Judith Raum lives and works in Berlin. After studying art in Frankfurt and New York, she completed her masters in philosophy, art history, and psychoanalysis at Universität Frankfurt with honors. Her work seeks out the symbiosis of artistic and scientific formats of knowledge, and includes performance lectures, artistic works based on detailed research, and aesthetic engagements with philosophical issues. The works of the current Villa Romana fellow have been shown in solo shows at SALT Beyoğlu, Istanbul (2015) and at Heidelberger Kunstverein (2014). Her recent book Eser was published by Archive Books in 2015.
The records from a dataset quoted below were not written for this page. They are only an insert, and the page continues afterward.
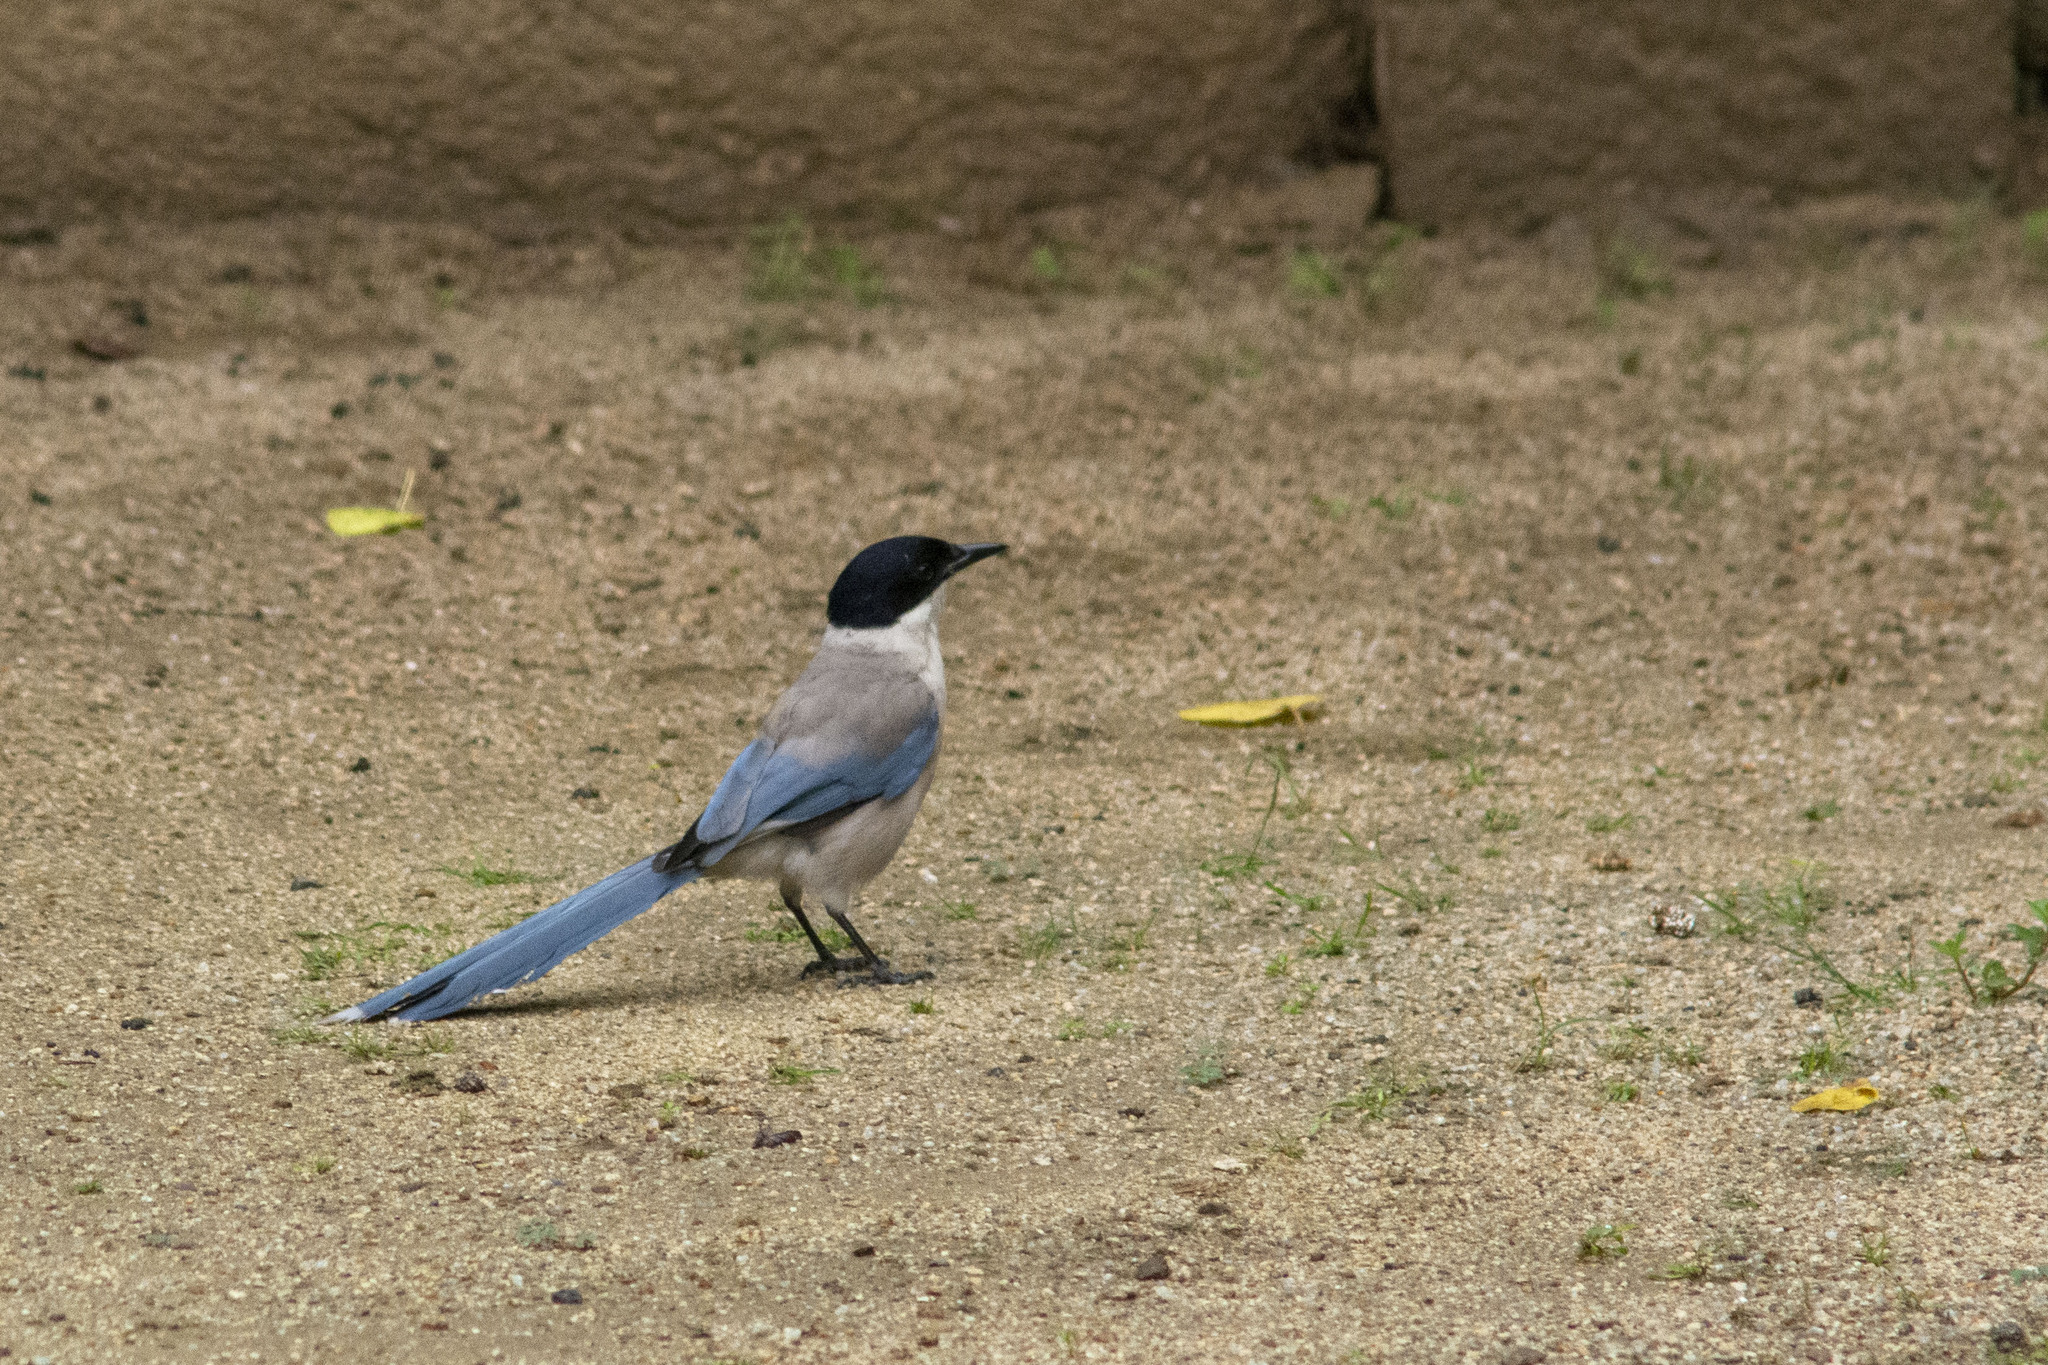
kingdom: Animalia
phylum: Chordata
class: Aves
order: Passeriformes
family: Corvidae
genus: Cyanopica
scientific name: Cyanopica cyanus
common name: Azure-winged magpie
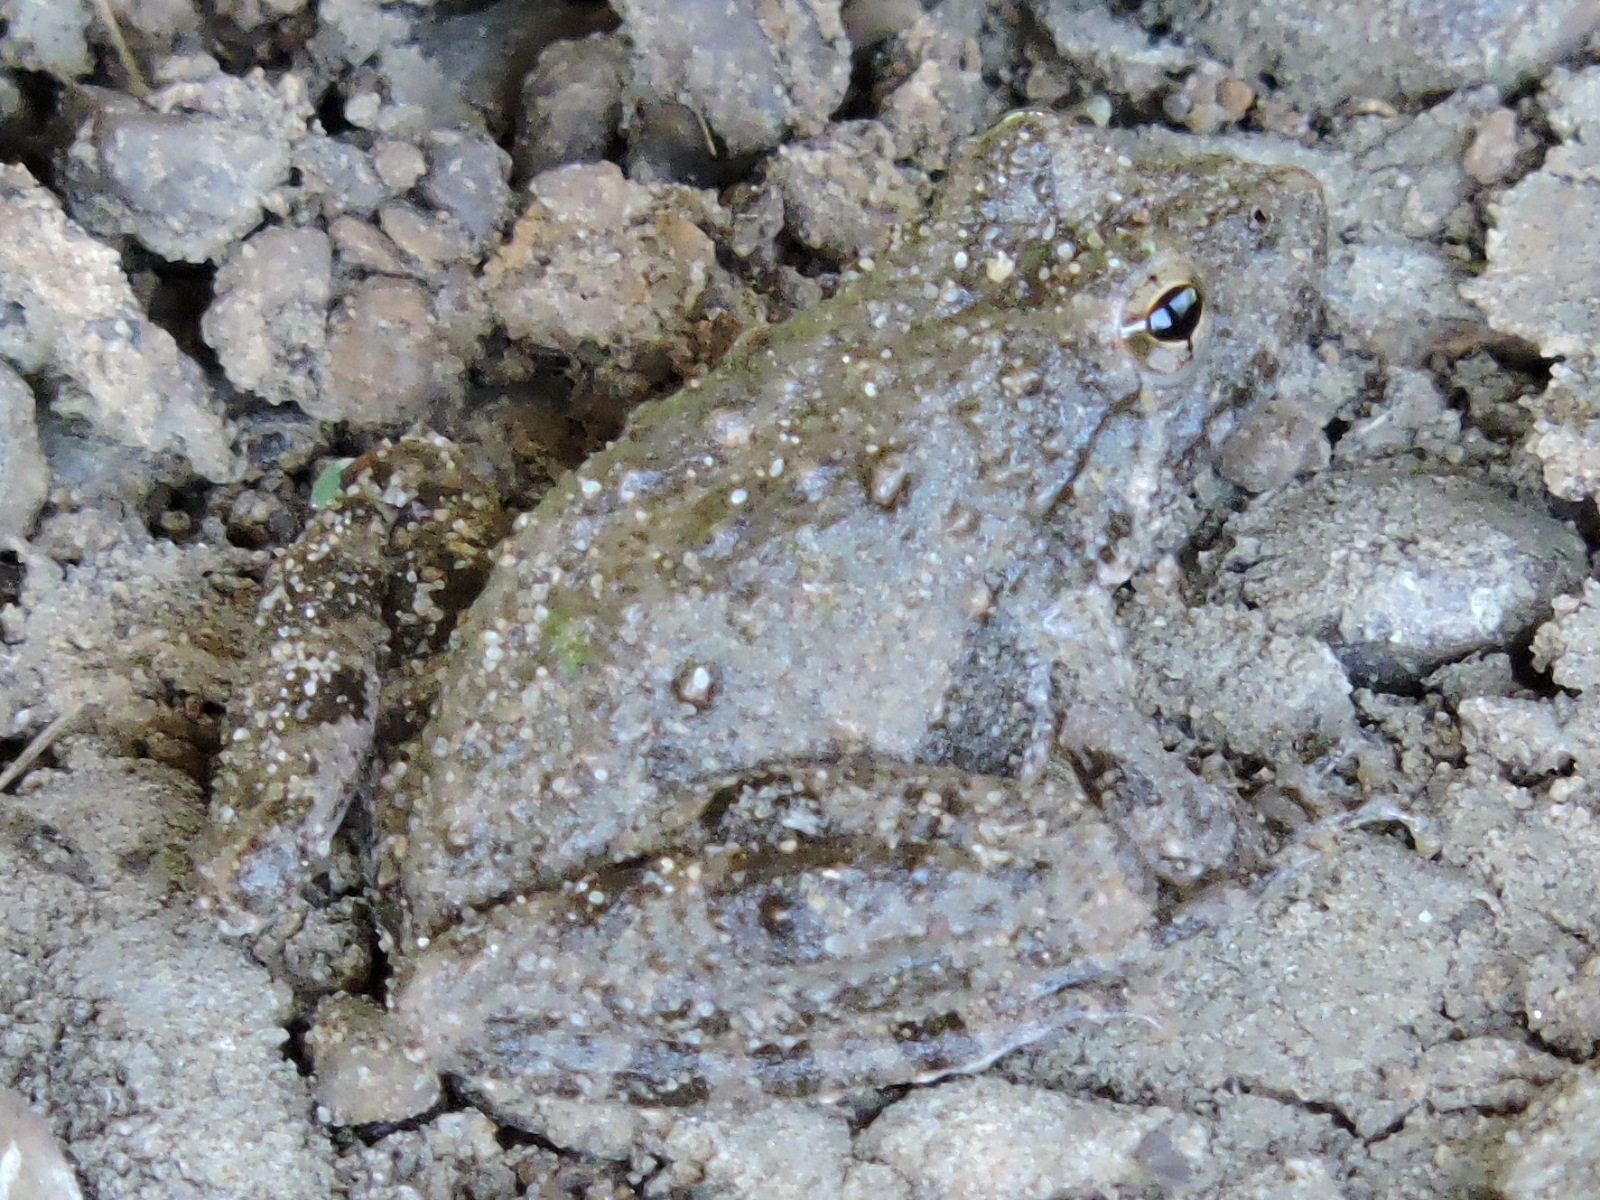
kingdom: Animalia
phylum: Chordata
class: Amphibia
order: Anura
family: Hylidae
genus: Acris
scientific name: Acris blanchardi
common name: Blanchard's cricket frog
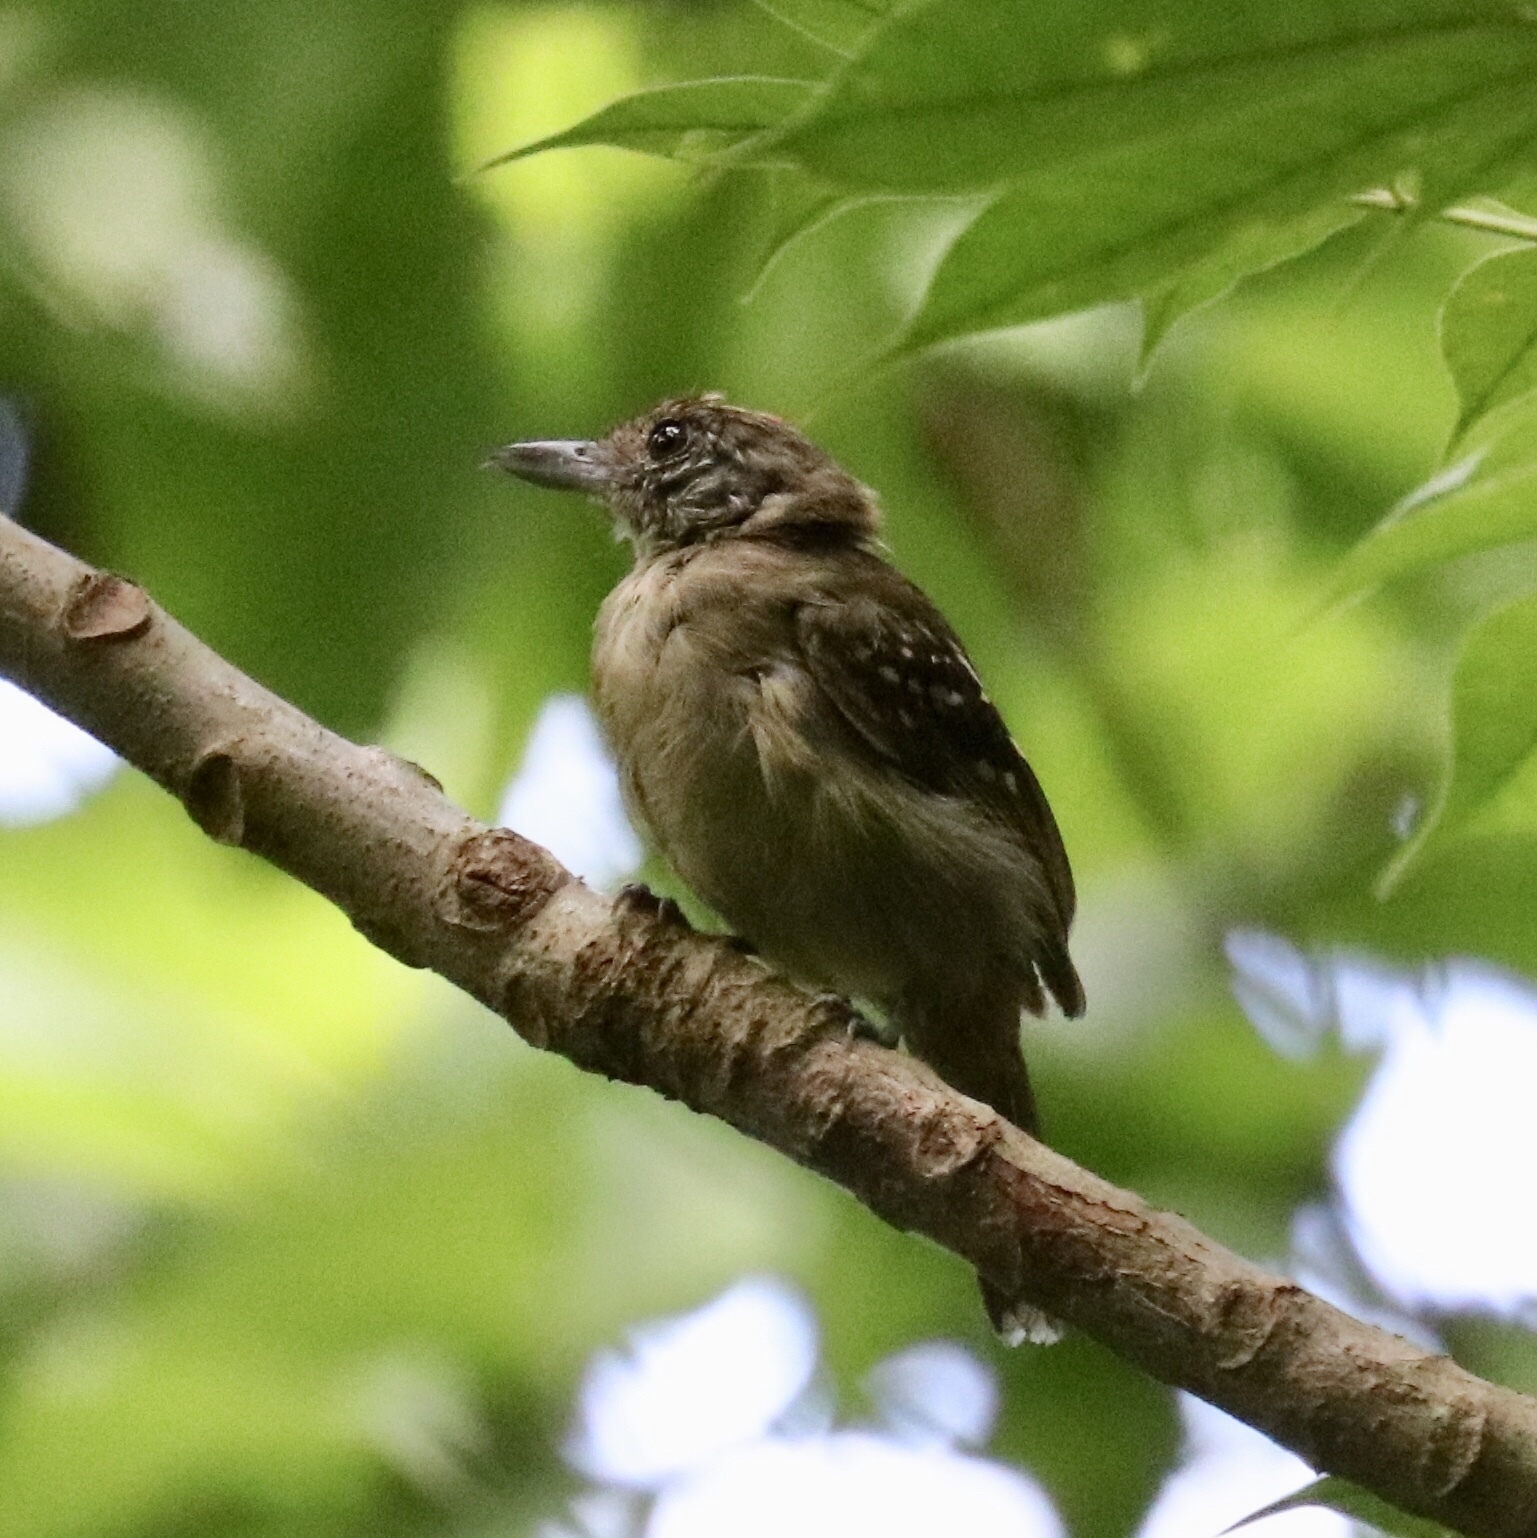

Susanne Sachsse is an actor and director. In the 1990s she was a member of the Berliner Ensemble where she worked with Heiner Müller, Robert Wilson and Einar Schleef. In 2001 she co-founded the CHEAP artists’ collective, with which she developed performances for the HAU/Berlin, the Steirischer Herbst festival and the Donaufestival. Since then Sachsse has worked in a variety of performance, film and art contexts, for example with Yael Bartana, Bruce LaBruce, Phil Collins, Keren Cytter, Vaginal Davis, Katya Sander and Vegard Vinge. In 2014 she played the lead role in LaBruce’s award-winning film adaptation of Schönberg’s Pierrot Lunaire. Sachsse’s first video work Serious Ladies (2013) was initially presented as an installation at KW Berlin and then shown by galleries and at a number of international film festivals. She is currently working on her first feature film entitled Original Sin.